10. The system of claim 9, which further comprises:

said server receiving a payment authorization from the customer's device and providing to the customer the goods.

11. A computer program product for providing to customers and merchants a quick and automatic way to carry out an offer, acceptance, and delivery sequence for goods, comprising:

a computer readable medium;

program code in said computer readable medium for receiving data from a customer's device concerning data concerning preferences of the customer for goods available from the merchant; and

program code in said computer readable medium for checking inventory for goods as characterized by said data and computing a price for the goods.

12. The computer program product of claim 11, which further comprises:

program code in said computer readable medium for receiving a payment authorization from the customer's device and providing to the customer the goods.

13. A business method for providing to customers and merchants a quick and automatic way to carry out an offer, acceptance, and delivery sequence for goods, comprising:

receiving data from an communication device associated with a customer, said data concerning preferences of the customer for goods available from the merchant; and

checking inventory for goods as characterized by said data and computing a price for the goods.

14. The business method of claim 13, which further comprises:

receiving a payment authorization from the customer's communication device and providing to the customer the goods.

15. A method for providing to customers and merchants a quick and automatic way to carry out an offer, acceptance, and delivery sequence for goods, comprising:

receiving data at a server from an insitu communication device associated with a customer, said data concerning preferences of the customer for goods available from the merchant; and

checking inventory for goods as characterized by said data and computing a price for the goods.

16. The method of claim 15, which further comprises:

receiving a payment authorization from the customer's device and providing to the customer the goods.
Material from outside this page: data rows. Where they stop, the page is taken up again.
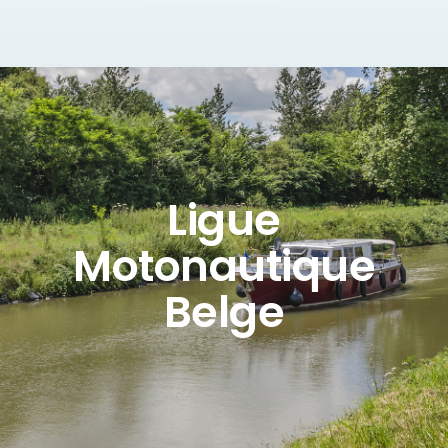
Ligue
Motonautique
Belge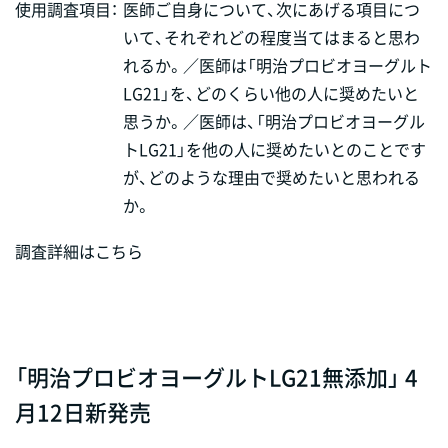
使用調査項目：
医師ご自身について、次にあげる項目につ
いて、それぞれどの程度当てはまると思わ
れるか。／医師は「明治プロビオヨーグルト
LG21」を、どのくらい他の人に奨めたいと
思うか。／医師は、「明治プロビオヨーグル
トLG21」を他の人に奨めたいとのことです
が、どのような理由で奨めたいと思われる
か。
調査詳細はこちら
「明治プロビオヨーグルトLG21無添加」 4
月12日新発売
17. A system for providing to customers and merchants a quick and automatic way to carry out an offer, acceptance, and delivery sequence for goods, comprising:

a portable wireless insitu device associated with a customer;

a fixed position wireless device associated with a merchant and in communication with said portable wireless device;

said a portable insitu wireless device and said fixed position wireless device exchanging data concerning data concerning preferences of the customer for goods available from the merchant; and

a server coupled to said fixed position wireless device, checking inventory for goods as characterized by said data and computing a price for the goods.

18. The system of claim 17, which further comprises:

said server receiving a payment authorization from the customer's potable wireless insitu device and providing to the customer the goods.
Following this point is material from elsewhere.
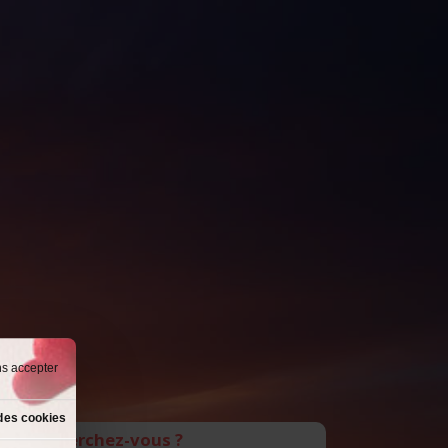
ns accepter
des cookies
Que recherchez-vous ?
19. A computer program product for providing to customers and merchants a quick and automatic way to carry out an offer, acceptance, and delivery sequence for goods, comprising:

a computer readable medium;

program code in said computer readable medium for receiving data from a customer's insitu device concerning data concerning preferences of the customer for goods available from the merchant; and

program code in said computer readable medium for checking inventory for goods as characterized by said data and computing a price for the goods.
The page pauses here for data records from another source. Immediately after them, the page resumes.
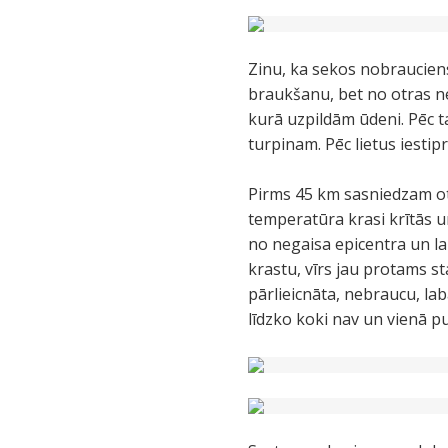
Zinu, ka sekos nobrauciens
braukšanu, bet no otras ne
kurā uzpildām ūdeni. Pēc ta
turpinam. Pēc lietus iestip
Pirms 45 km sasniedzam otr
temperatūra krasi krītās u
no negaisa epicentra un lai
krastu, vīrs jau protams s
pārlieicnāta, nebraucu, lab
līdzko koki nav un vienā p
20. The computer program product of claim 19, which further comprises:

program code in said computer readable medium for receiving a payment authorization from the customer's insitu device and providing to the customer the goods.

21. A business method for providing to customers and merchants a quick and automatic way to carry out an offer, acceptance, and delivery sequence for goods, comprising:

receiving data from an insitu communication device associated with a customer, said data concerning preferences of the customer for goods available from the merchant; and

checking inventory for goods as characterized by said data and computing a price for the goods.

22. The business method of claim 21, which further comprises:

receiving a payment authorization from the customer's insitu communication device and providing to the customer the goods.